I have a feeling this will not turn out too good for the puppy as it might lead to confusion and too much stress. What do you all think? Or can they adjust to two different households? My brother and I see each other every single day.


----------



## sidaemon (Apr 19, 2008)

I have owned dogs my entire life and I would have to advise against trying this. Dogs are social creatures that need a strong social structure that is clearly defined. I don't really think any dog can truly recognize two different and seperate owners, because dogs don't see things in the same ways people do.

Sorry to say but you have to adjust certain behavioral attitudes to ones your dog will understand. The first is that they have a social structure that is organized and lead by the alpha. While this person can be male or female, it is important that the dog realizes a certain "one" to be in charge. The dog will recognize all other authority to be an extension of this one alpha personalities authority.

With a relationship like man and wife, the dog does okay because it still falls into recognized social paterns that the dog can understand. In this case I think you are setting yourself up for the dog to get confused, and that is just going to lead to frustration. 

Either you both have time for the animal, which means that maybe you both should get your own dogs, who can then be friends and have outings etc, or maybe you and your brother should think a little more heavily on the decision.

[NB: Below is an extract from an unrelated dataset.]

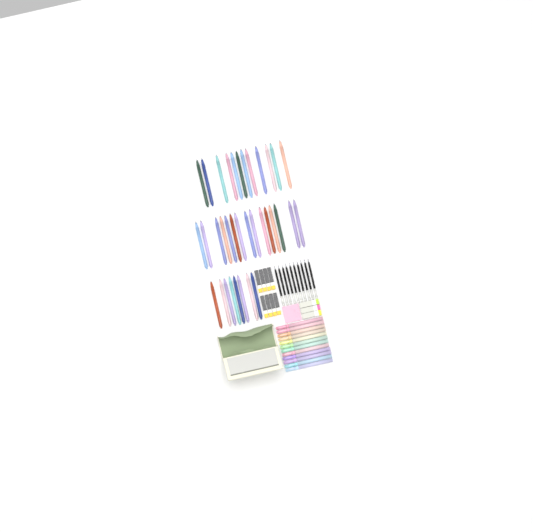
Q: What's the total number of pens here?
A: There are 35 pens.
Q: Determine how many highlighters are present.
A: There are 12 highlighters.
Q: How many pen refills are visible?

I don't know your situation but if you are sharing the dog because you don't feel that you have time to care for the animal full time on your own, please I'm begging you, don't get the animal. That's how dogs end up in the pound. If this is the case go over to the general dog catagory and read the sticky "A breeding issue, his name is Sam". Then think real heavily if your ready for the responsibility of owning a pet.

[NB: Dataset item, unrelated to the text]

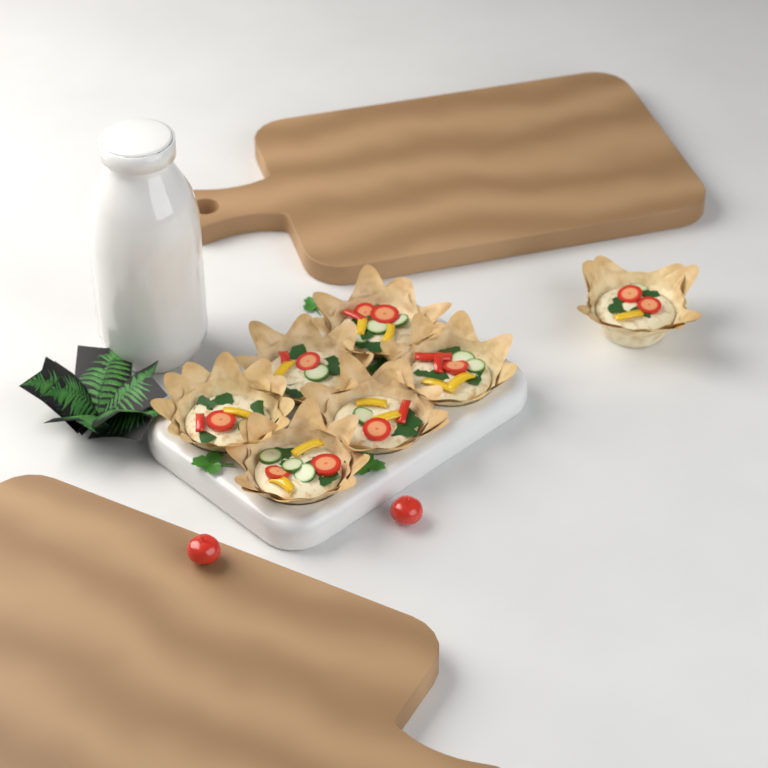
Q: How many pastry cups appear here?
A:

Sorry to preach, I just don't want to contribute to someone making a bad decision that can ruin an animals life. Thanks zac.


----------



## arksun (Mar 31, 2008)

Thanks for your elaborate reply.

The situation is that we both want to raise this puppy. Both of us have time and are really dedicated to this puppy we are about to receive. However, the only issue is that we both want to spend a lot of time with the puppy, therefore the reason for the "split-custody". I have thought about this being a really big issue for the puppy and so now one of the household will have to be a permanent one for the puppy.


----------



## sidaemon (Apr 19, 2008)

I really think that is a good decision. One thing that I love about my household is that I have a dog my wife has her dog, and the dogs, being close in ages and growing through puppyhood together lean on each other when times are hard, and they are feeling down, or if my wife or I need to be away for a time.

Both of you getting dogs may not be a bad decision. I'm a big fan of mutts personally, and I think that the next dog I get will be a pound rescue...

Thanks for the post, zac.


----------



## applesmom (Jun 9, 2007)

When raising a puppy you must have absolute consistency. This would be difficult to achieve while the pup is going back and forth between households.

Since your brother (or you) will be seeing the pup every day, the bond will grow there too. It won't hurt to let the puppy go for brief visits for a few hours now and then, but it should live in one household until basic manners are learned.

Once the dog is an adult it should easily adjust to going back and forth between households when necessary. I often have my daughters dog with me for months at a time. And it doesn't faze him one bit. He's happy wherever it's familiar and he's loved!


----------



## LuckyLabMom (Apr 17, 2008)

If you're both really motivated and dedicated to having a dog, have you thought about each getting one and raising them together? You'd be good support for each other as you learn how to deal with all the stuff that comes along with being a dog owner and the dogs would have a consistent playmate...plus, 2 dogs would be finding good homes instead of just one! Just a thought.


----------